"The Complete History of the Boy" is the poetry feature of the month on the The Common
out of Amherst, Mass.,
ably edited by the poet John Hennessy
1.
The baby giggled in his crib.
His father walked in. “Why are you laughing?”
“Because,” the baby said, “we all have our joy.”
It was his first sentence.
When the baby had his own bed,
he said children are luckier than grownups
because they get to sleep in their own bed
while grownups have to share.
At four he was asked what he wanted
to be when he grew up. “Santa Claus,” he said.
That was Thanksgiving. By January he thought better of it.
“I never want to be a grown-up because
that would be the end of me.”
It was the age of the aphorism:
“Candles are statues that burn for the ceremony.”
“Saliva is the maid of your mouth.” (It cleanses it.
Science explained everything,
the workings of windshield wipers, for example:
“The darkness causes the rain
and comes from the rain, which goes up
to the sky and falls down again
on the windshield and the windows,
and you have to wipe the darkness off.”
For the rest of the poem, click here.
The photo of the author and Bruno (above) is from 1983.

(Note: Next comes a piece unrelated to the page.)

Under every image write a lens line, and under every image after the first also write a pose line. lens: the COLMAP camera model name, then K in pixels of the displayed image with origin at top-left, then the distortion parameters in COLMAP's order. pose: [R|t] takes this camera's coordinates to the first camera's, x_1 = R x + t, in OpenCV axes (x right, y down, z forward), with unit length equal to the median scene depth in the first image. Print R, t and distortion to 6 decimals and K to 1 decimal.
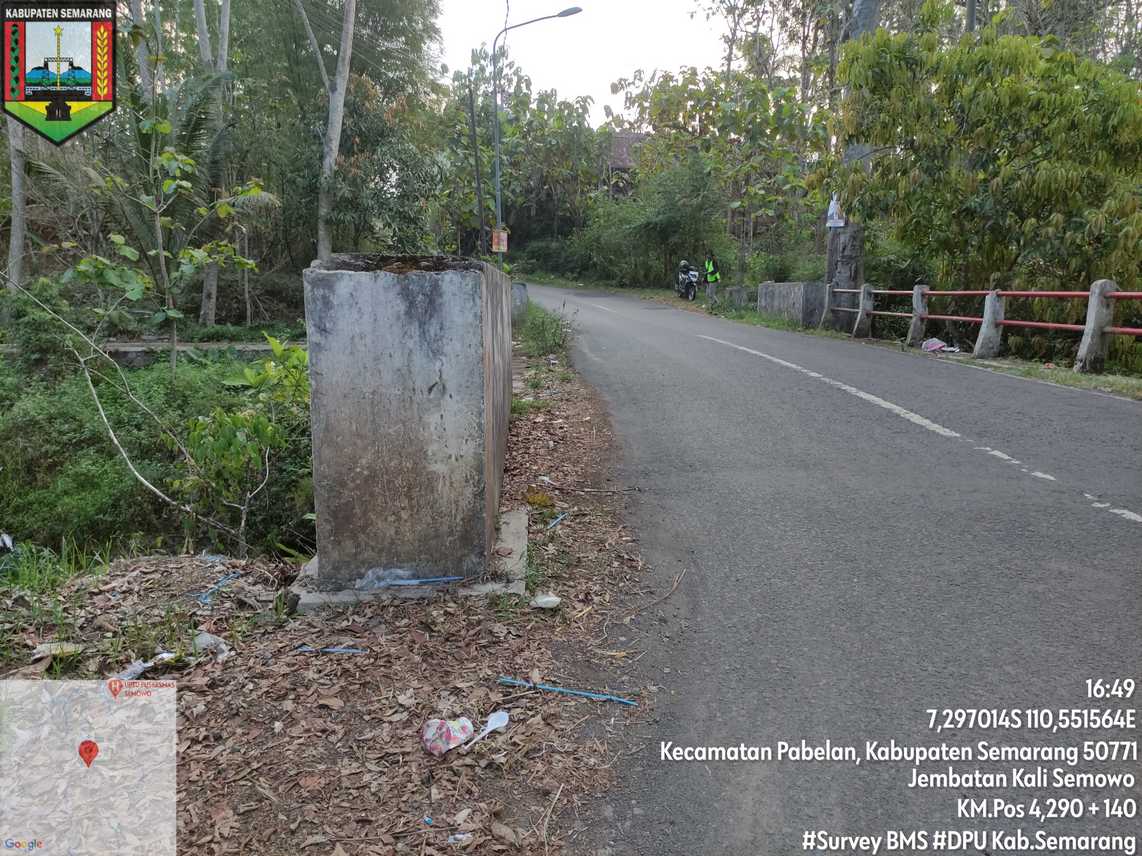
lens RADIAL K [[839.7, 0, 568.6], [0, 839.7, 425.0], [0, 0, 1]] dist [0.064134, -0.073072]
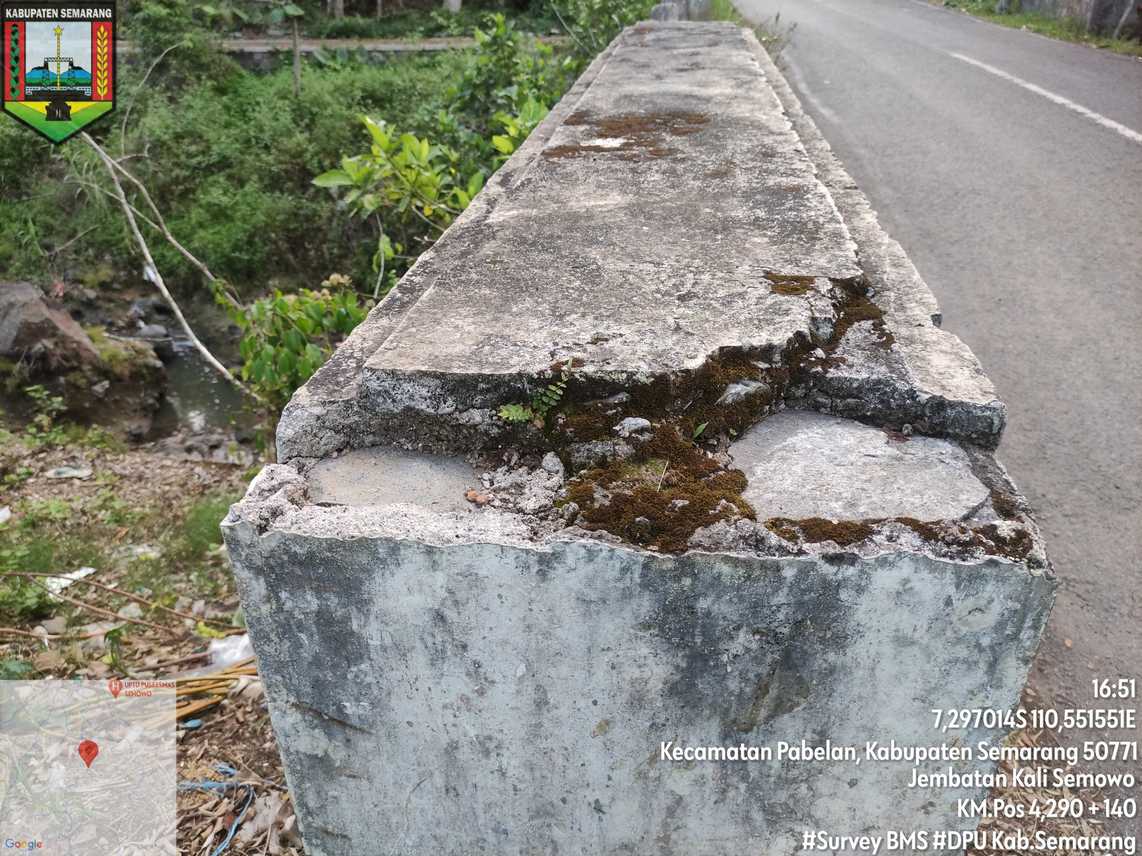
lens RADIAL K [[858.2, 0, 571.0], [0, 858.2, 428.0], [0, 0, 1]] dist [0.000659, -0.000923]
pose [[0.985404, 0.074441, -0.153096, -0.025490], [-0.017773, 0.939396, 0.342374, -0.037415], [0.169304, -0.334656, 0.927007, 0.108025]]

https://www.thecommononline.org/november-2020-poetry-feature-david-lehman/
A brilliant & mysterious poem.
Posted by: Terence Winch | December 26, 2020 at 11:08 AM
I remember many of those lines! And Bruno, of course, in the backyard in Ludlowville. It was a beautiful meadow. I would take Joe on walks in the woods, and around the old schoolhouse, where wild roses grew. xoxo s
Posted by: Stefanie Green | December 26, 2020 at 11:43 AM
I love the quality of imagination here. "You have to wipe the darkness off." Yes.
Posted by: Alice Fulton | December 29, 2020 at 08:25 PM
Wow! I can't imagine a better poem to end the year with. A poem of beginnings, it floats in the ether that supports the best poems, a sacred and permanent form of the substance found inside the Magic 8 Ball, that buoys the answer, "Ask Again Later" out of blackness.
Posted by: Angela Ball | December 31, 2020 at 09:55 AM
Thank you for your comments, Terence, Steffi, Alice, and Angela!